Sunchokes, also known as Jerusalem Artichokes, are a tasty vegetable that pack a punch. They can be very gassy. I knew that from previous experience, so I researched them before adding them to my roasted vegetables last night.
Sunchokes contain inulin – a type of carbohydrate that is a derivative of fructose. We don’t have the digestive enzymes for this, and foods that we can’t digest cause gas. There is nothing unhealthy about the gas – but in the case of sunchokes it can be pretty extreme and very uncomfortable.
The source I mention below says that sunchokes are “three times as farty as any bean”.

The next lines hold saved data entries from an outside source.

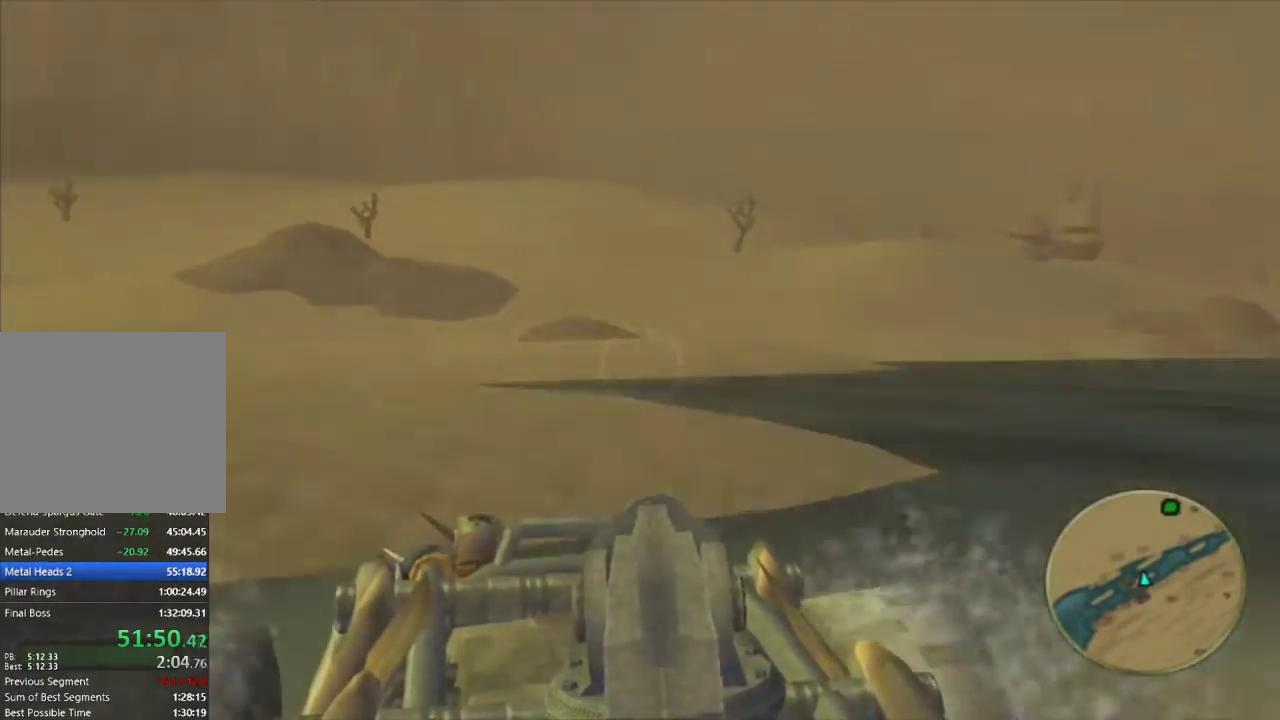
{"buttons": [], "left_stick": "center", "right_stick": "center", "events": [[133, "left_stick", "right"], [300, "left_stick", "center"]]}
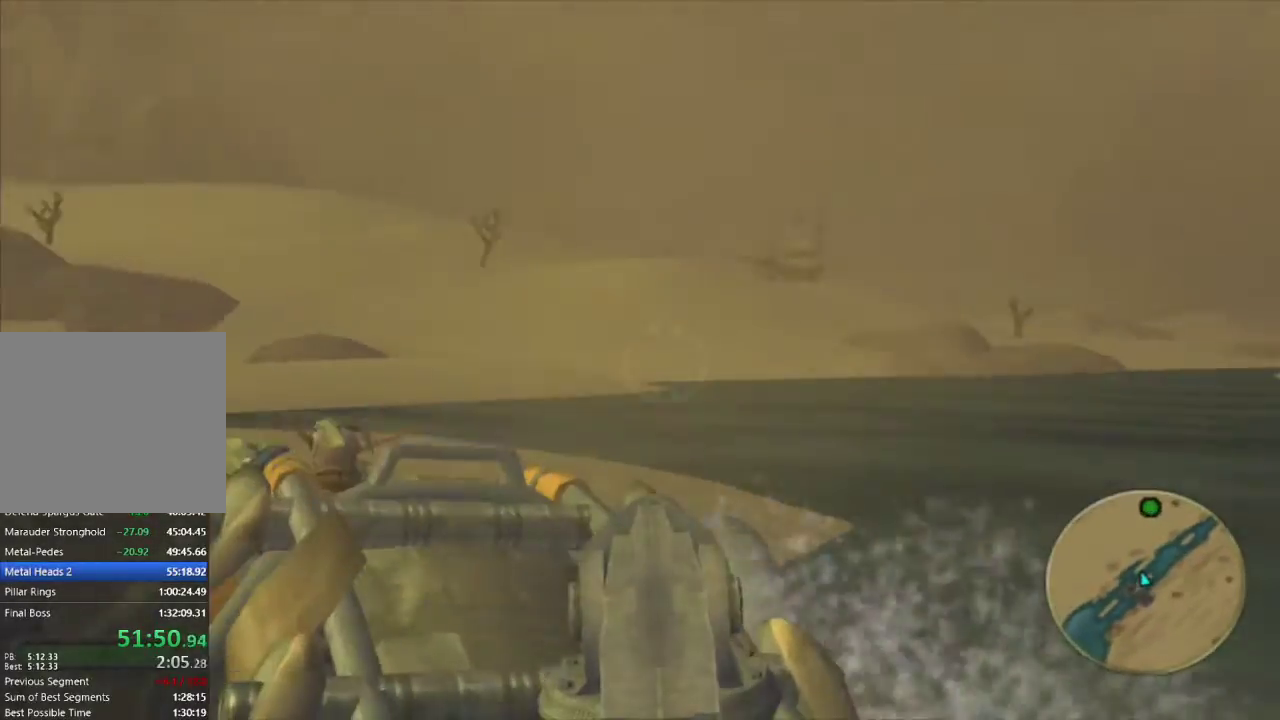
{"buttons": [], "left_stick": "down-left", "right_stick": "center", "events": [[83, "left_stick", "left"], [200, "left_stick", "center"], [400, "left_stick", "down-left"]]}
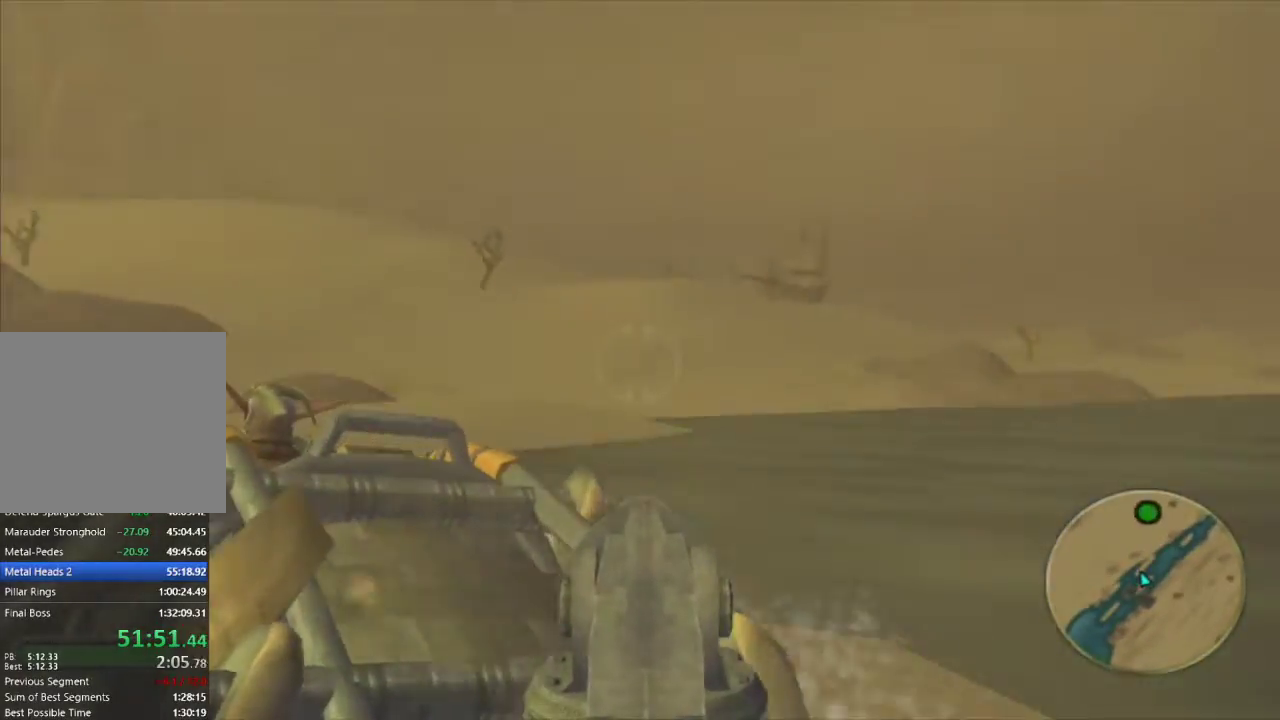
{"buttons": [], "left_stick": "center", "right_stick": "center", "events": [[17, "left_stick", "center"]]}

Sunchokes can be eaten raw, pickled, roasted or stewed and have a nutty flavor. I figured that cooking them would help reduce the gas problem, and that using a small amount would help. AND we took a probiotic (a pill with friendly bacteria like acidophilis) – which I find very helpful with digesting beans.

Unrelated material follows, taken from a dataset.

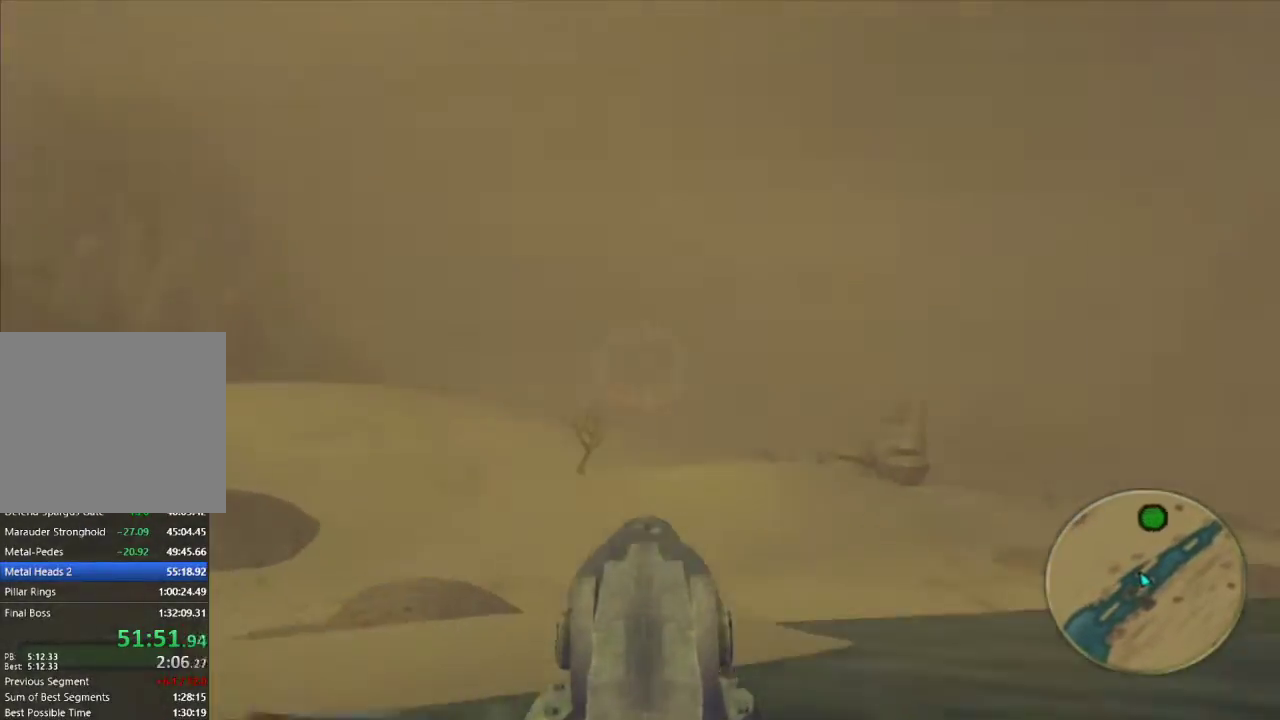
{"buttons": [], "left_stick": "right", "right_stick": "center", "events": [[500, "left_stick", "right"]]}
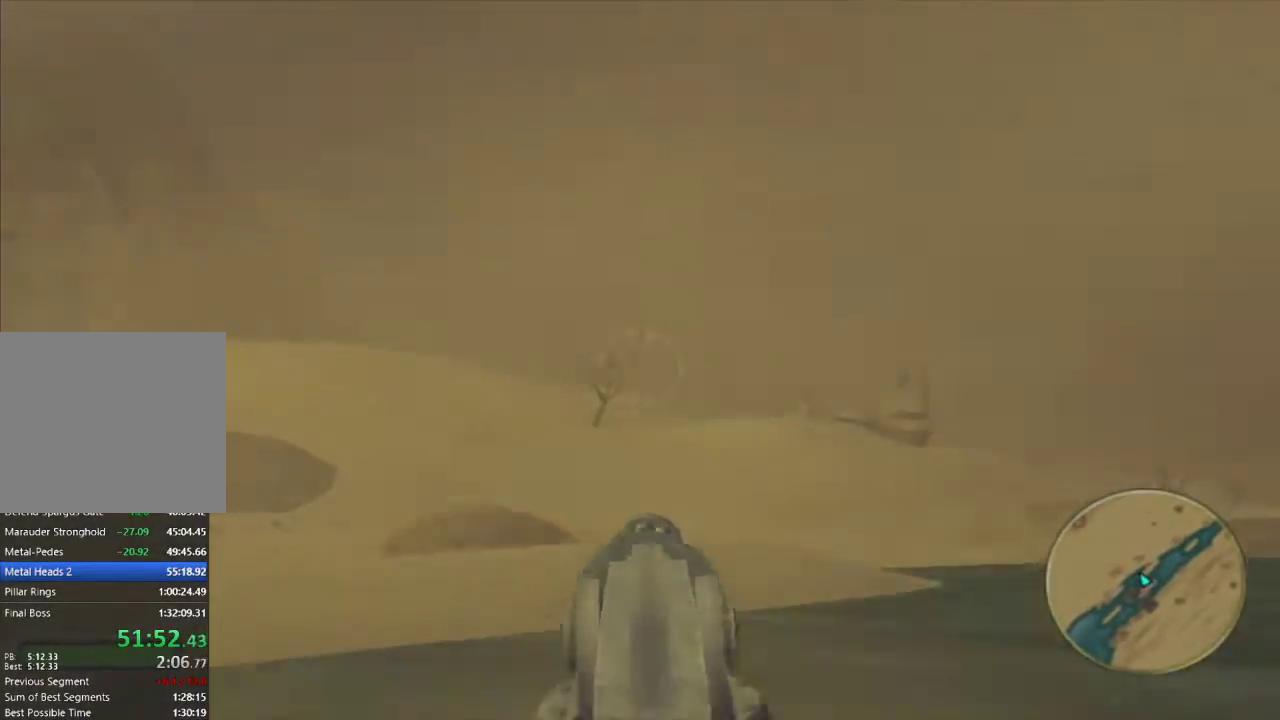
{"buttons": ["R1"], "left_stick": "center", "right_stick": "center", "events": [[117, "left_stick", "center"], [233, "R1", "down"]]}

Well, it didn’t help. The one sunchoke that I added to our roasted winter vegetables still made for a miserable night.
Looking a little further, I found an interesting posting that offers a way to process the vegetable. Referencing the Curious Cook by Harold McGee, this writer says that if you slice the tubers and boil them for 15 minutes with cream of tarter or lemon juice, or bake them in a 200 degree F oven for 24 hours, it will convert the indigestible carbohydrate into fructose.

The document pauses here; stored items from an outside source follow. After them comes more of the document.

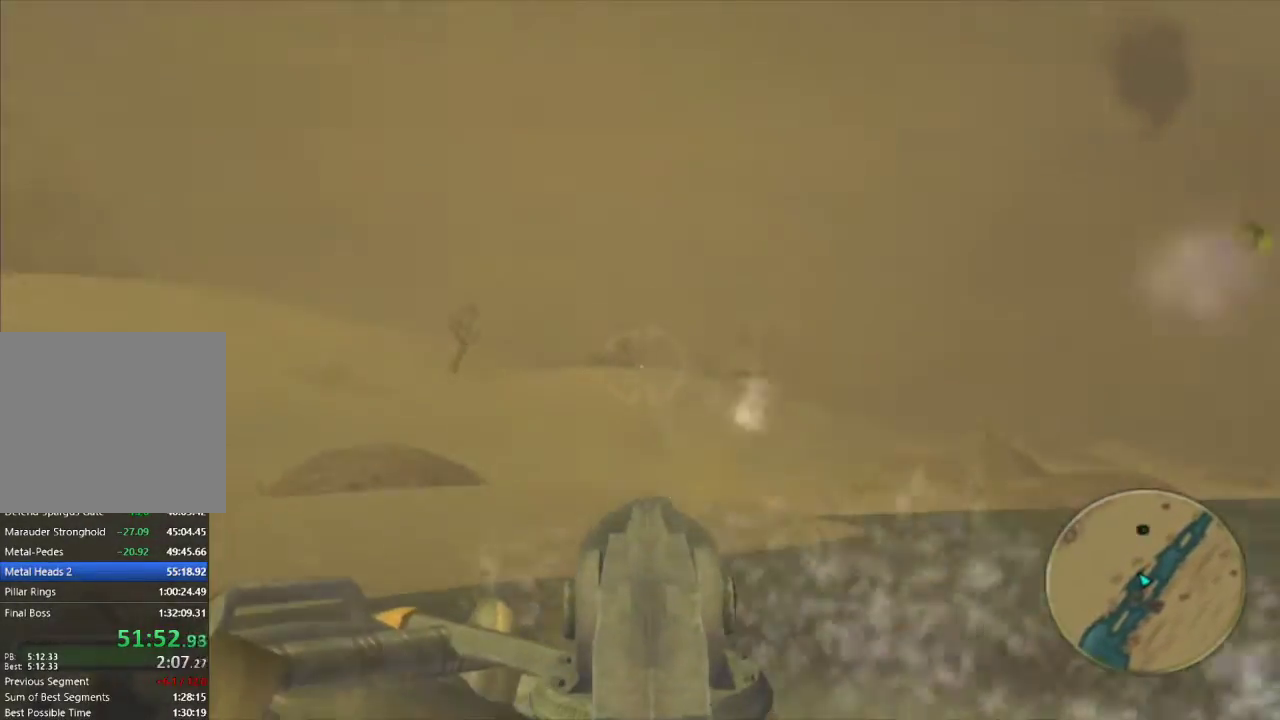
{"buttons": ["R1"], "left_stick": "center", "right_stick": "center", "events": [[67, "left_stick", "left"], [133, "left_stick", "center"]]}
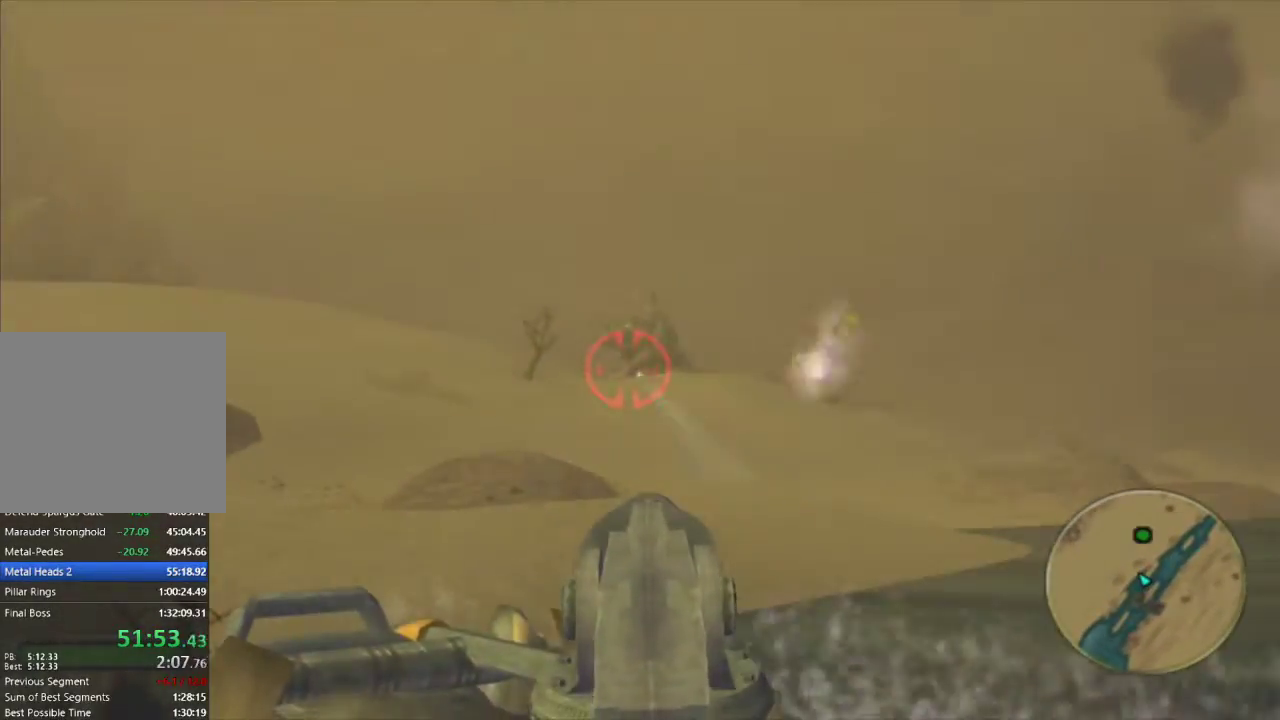
{"buttons": ["R1"], "left_stick": "center", "right_stick": "center", "events": [[100, "left_stick", "down"], [183, "left_stick", "center"]]}
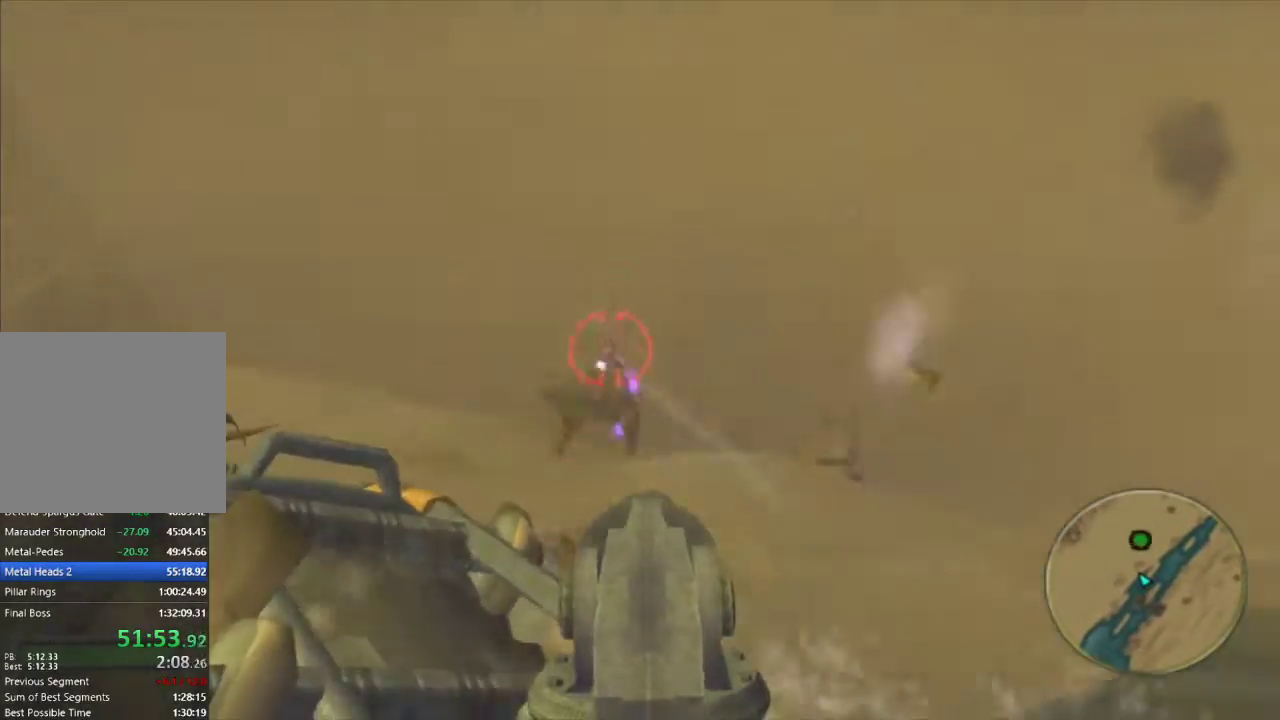
{"buttons": ["R1"], "left_stick": "center", "right_stick": "center", "events": [[217, "left_stick", "left"], [300, "left_stick", "center"]]}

Storage also helps because over time the starches naturally convert to fructose. While there is a way, I’m not sure that I want these that much. What have you done that’s worked!
Note: it seems like some people are more affected by these vegetables than others. Also, inulin is often added to foods as a source of fiber (indigestible carbohydrate) or to support friendly bacteria. These are small amounts that we can generally tolerate just fine. With the sunchoke it is a matter of volume!